* About this exercise
Print exactly, and only, the lines running from the line containing "Cookies de sesión" through the end of the records below.

Records from a data collection
= = =
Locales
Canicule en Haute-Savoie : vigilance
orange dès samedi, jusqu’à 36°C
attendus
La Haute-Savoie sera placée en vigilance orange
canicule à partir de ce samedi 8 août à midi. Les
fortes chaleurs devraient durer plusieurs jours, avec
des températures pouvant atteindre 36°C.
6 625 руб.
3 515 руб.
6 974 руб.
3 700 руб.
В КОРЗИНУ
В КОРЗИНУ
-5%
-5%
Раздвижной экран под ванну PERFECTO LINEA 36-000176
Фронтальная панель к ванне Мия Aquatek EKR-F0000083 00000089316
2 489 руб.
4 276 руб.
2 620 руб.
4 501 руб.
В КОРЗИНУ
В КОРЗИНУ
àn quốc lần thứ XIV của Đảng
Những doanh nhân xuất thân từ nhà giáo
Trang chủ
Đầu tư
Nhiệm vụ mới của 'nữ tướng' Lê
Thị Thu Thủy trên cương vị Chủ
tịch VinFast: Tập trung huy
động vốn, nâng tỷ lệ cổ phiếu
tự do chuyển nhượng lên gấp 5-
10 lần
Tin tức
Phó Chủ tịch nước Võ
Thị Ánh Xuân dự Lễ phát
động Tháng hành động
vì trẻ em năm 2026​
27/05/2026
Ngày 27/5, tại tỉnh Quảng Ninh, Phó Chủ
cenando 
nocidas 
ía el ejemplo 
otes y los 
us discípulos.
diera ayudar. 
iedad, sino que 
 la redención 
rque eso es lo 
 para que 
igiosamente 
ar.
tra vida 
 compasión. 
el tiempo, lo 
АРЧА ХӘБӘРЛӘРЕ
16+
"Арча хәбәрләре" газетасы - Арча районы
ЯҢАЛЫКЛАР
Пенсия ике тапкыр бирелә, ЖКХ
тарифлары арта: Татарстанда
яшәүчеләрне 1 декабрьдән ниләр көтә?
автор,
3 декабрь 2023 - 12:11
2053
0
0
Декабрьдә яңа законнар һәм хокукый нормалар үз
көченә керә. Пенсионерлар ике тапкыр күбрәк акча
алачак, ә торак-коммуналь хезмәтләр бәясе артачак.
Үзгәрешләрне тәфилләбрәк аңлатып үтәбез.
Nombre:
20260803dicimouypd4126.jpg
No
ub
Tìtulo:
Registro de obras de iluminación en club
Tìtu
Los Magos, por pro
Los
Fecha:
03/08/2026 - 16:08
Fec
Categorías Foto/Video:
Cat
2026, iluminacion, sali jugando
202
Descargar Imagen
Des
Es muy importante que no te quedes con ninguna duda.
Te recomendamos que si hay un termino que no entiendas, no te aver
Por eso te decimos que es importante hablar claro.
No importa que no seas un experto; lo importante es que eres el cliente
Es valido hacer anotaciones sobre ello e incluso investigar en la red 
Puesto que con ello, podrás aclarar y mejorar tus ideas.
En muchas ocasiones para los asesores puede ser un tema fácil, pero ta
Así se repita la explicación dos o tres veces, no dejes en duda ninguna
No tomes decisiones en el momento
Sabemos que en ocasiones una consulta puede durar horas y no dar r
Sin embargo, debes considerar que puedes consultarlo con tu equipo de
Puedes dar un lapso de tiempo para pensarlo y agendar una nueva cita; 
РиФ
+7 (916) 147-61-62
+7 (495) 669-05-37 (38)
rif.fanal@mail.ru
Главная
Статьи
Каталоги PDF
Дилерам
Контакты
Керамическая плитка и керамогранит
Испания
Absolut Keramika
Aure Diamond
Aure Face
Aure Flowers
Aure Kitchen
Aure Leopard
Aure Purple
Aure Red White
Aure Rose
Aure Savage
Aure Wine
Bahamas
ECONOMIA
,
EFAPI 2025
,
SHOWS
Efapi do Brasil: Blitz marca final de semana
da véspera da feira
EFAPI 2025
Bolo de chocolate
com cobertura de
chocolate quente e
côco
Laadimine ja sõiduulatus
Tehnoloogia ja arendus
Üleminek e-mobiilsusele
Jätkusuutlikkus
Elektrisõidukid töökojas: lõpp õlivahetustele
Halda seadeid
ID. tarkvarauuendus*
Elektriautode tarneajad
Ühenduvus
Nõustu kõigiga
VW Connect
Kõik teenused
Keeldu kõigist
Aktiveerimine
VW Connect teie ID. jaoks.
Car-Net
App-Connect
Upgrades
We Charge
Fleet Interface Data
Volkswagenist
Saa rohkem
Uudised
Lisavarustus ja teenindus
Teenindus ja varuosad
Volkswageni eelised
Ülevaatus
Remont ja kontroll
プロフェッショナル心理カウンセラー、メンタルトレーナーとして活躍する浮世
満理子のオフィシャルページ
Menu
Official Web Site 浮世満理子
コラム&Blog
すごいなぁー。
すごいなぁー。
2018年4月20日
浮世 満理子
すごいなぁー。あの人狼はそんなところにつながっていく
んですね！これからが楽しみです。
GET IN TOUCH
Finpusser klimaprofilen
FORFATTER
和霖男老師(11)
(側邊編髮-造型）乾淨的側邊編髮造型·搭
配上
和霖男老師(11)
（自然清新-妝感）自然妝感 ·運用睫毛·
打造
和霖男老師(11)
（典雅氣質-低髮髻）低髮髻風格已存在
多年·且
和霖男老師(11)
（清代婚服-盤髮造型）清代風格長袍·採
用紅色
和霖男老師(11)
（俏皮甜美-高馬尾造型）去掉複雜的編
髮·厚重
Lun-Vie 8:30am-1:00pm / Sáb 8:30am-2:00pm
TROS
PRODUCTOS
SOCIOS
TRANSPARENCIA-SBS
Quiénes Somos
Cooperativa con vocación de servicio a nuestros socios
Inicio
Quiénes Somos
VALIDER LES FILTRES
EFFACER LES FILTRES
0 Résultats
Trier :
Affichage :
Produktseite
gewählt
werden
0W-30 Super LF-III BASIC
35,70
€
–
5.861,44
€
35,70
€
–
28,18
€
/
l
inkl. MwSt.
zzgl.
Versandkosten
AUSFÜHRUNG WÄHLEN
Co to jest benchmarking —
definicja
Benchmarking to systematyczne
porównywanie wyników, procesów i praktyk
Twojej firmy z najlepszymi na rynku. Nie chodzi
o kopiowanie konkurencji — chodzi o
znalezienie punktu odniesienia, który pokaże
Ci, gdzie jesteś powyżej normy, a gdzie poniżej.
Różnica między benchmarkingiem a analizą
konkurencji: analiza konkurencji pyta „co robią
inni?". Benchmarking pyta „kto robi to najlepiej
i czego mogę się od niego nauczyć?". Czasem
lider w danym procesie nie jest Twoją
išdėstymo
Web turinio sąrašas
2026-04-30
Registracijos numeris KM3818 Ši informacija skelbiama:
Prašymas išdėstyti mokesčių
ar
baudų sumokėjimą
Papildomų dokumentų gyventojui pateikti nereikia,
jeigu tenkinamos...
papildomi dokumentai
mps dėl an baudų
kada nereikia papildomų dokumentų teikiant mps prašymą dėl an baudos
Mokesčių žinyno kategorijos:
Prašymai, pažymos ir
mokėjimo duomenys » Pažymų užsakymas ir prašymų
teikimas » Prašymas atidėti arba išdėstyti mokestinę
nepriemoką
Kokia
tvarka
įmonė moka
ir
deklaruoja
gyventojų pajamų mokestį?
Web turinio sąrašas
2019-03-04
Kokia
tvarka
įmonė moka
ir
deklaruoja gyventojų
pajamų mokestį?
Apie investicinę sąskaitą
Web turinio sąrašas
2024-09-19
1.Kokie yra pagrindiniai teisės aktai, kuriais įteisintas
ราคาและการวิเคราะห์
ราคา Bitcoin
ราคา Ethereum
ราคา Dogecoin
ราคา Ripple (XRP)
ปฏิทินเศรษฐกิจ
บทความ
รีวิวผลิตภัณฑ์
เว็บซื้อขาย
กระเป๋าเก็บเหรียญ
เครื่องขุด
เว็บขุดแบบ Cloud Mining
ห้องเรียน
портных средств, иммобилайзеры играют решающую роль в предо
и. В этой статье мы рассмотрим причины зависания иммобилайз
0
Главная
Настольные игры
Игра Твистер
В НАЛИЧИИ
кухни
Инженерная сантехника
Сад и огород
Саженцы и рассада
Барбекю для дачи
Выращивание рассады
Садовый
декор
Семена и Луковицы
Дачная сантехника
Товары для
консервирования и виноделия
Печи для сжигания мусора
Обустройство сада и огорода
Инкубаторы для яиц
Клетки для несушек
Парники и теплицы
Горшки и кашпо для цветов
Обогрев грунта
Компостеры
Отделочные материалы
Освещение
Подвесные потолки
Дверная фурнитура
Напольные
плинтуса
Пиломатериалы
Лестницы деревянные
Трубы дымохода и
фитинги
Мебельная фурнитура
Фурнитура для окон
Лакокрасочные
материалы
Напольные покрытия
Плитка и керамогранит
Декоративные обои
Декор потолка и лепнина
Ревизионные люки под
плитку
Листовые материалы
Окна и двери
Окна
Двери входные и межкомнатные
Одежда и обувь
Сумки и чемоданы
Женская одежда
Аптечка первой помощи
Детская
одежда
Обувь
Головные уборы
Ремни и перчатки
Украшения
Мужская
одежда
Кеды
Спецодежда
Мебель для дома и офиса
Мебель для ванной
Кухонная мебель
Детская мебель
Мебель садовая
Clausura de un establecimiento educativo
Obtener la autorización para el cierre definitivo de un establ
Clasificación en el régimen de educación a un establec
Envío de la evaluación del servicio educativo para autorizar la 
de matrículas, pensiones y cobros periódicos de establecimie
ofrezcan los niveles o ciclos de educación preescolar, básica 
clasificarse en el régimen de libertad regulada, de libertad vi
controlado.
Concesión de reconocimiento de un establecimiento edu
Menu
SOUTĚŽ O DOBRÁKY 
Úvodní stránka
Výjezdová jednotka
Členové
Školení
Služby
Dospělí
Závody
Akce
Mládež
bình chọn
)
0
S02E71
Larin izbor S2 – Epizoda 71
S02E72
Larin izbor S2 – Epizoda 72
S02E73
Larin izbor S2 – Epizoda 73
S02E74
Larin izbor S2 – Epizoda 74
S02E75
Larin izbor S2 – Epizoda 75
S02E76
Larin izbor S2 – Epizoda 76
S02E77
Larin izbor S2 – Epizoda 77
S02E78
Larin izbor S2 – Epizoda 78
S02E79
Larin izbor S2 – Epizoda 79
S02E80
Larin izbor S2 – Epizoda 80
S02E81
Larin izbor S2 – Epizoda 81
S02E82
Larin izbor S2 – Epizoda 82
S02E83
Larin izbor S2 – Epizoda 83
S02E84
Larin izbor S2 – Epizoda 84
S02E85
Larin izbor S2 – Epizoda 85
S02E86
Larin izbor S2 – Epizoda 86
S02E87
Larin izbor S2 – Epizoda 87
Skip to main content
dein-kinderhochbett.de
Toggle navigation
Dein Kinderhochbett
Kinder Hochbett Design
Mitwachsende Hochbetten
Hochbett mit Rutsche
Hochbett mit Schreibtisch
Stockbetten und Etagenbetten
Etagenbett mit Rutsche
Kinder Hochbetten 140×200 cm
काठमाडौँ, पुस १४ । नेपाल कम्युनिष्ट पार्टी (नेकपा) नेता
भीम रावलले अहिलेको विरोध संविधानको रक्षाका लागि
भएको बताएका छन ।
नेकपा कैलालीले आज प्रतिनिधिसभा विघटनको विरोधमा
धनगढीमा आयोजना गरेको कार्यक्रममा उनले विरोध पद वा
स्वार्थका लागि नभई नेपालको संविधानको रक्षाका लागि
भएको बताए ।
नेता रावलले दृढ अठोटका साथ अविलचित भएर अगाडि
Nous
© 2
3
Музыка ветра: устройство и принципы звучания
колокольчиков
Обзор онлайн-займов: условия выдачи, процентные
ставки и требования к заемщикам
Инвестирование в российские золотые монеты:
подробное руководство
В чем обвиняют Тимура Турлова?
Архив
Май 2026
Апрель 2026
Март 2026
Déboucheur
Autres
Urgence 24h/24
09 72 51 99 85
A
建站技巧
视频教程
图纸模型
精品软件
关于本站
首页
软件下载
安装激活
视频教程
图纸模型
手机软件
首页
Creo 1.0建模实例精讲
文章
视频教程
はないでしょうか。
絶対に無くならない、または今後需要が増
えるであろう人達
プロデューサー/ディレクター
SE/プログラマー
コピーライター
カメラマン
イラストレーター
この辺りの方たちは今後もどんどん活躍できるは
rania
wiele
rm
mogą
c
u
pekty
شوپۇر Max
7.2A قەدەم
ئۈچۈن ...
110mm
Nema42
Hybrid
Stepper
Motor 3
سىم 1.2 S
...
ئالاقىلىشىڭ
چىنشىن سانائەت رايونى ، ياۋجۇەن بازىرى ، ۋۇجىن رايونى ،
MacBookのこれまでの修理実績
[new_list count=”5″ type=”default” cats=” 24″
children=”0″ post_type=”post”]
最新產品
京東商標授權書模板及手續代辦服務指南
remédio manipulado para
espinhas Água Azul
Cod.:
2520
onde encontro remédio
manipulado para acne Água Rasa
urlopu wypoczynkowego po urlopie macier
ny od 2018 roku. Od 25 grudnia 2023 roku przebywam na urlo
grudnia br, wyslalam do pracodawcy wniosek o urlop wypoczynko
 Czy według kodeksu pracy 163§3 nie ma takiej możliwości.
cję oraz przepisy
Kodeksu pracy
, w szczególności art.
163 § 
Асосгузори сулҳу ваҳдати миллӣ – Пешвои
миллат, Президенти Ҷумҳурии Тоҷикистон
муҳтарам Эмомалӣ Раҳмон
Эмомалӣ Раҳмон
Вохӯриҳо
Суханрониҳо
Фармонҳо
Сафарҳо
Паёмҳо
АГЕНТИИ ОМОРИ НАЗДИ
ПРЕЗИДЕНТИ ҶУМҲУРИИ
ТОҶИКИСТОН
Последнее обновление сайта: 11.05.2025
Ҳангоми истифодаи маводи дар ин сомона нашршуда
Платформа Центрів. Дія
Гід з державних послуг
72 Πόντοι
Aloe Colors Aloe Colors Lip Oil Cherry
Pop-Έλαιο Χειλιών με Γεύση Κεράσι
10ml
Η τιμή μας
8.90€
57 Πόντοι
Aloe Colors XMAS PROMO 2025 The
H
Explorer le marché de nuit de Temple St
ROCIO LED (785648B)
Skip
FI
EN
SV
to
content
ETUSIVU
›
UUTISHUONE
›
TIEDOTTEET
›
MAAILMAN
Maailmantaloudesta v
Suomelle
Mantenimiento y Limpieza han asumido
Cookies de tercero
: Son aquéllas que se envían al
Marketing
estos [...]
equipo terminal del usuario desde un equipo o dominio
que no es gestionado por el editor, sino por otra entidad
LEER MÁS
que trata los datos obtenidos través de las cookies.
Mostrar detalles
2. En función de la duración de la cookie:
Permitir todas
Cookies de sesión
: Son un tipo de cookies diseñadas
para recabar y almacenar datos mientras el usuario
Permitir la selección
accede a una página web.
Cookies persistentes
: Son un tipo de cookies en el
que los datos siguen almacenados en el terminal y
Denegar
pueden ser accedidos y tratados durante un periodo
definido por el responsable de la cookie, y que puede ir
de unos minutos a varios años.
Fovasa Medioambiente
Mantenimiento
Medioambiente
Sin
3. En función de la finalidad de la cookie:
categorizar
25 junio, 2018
= = =
* Answer to the exercise
Cookies de sesión
: Son un tipo de cookies diseñadas
para recabar y almacenar datos mientras el usuario
Permitir la selección
accede a una página web.
Cookies persistentes
: Son un tipo de cookies en el
que los datos siguen almacenados en el terminal y
Denegar
pueden ser accedidos y tratados durante un periodo
definido por el responsable de la cookie, y que puede ir
de unos minutos a varios años.
Fovasa Medioambiente
Mantenimiento
Medioambiente
Sin
3. En función de la finalidad de la cookie:
categorizar
25 junio, 2018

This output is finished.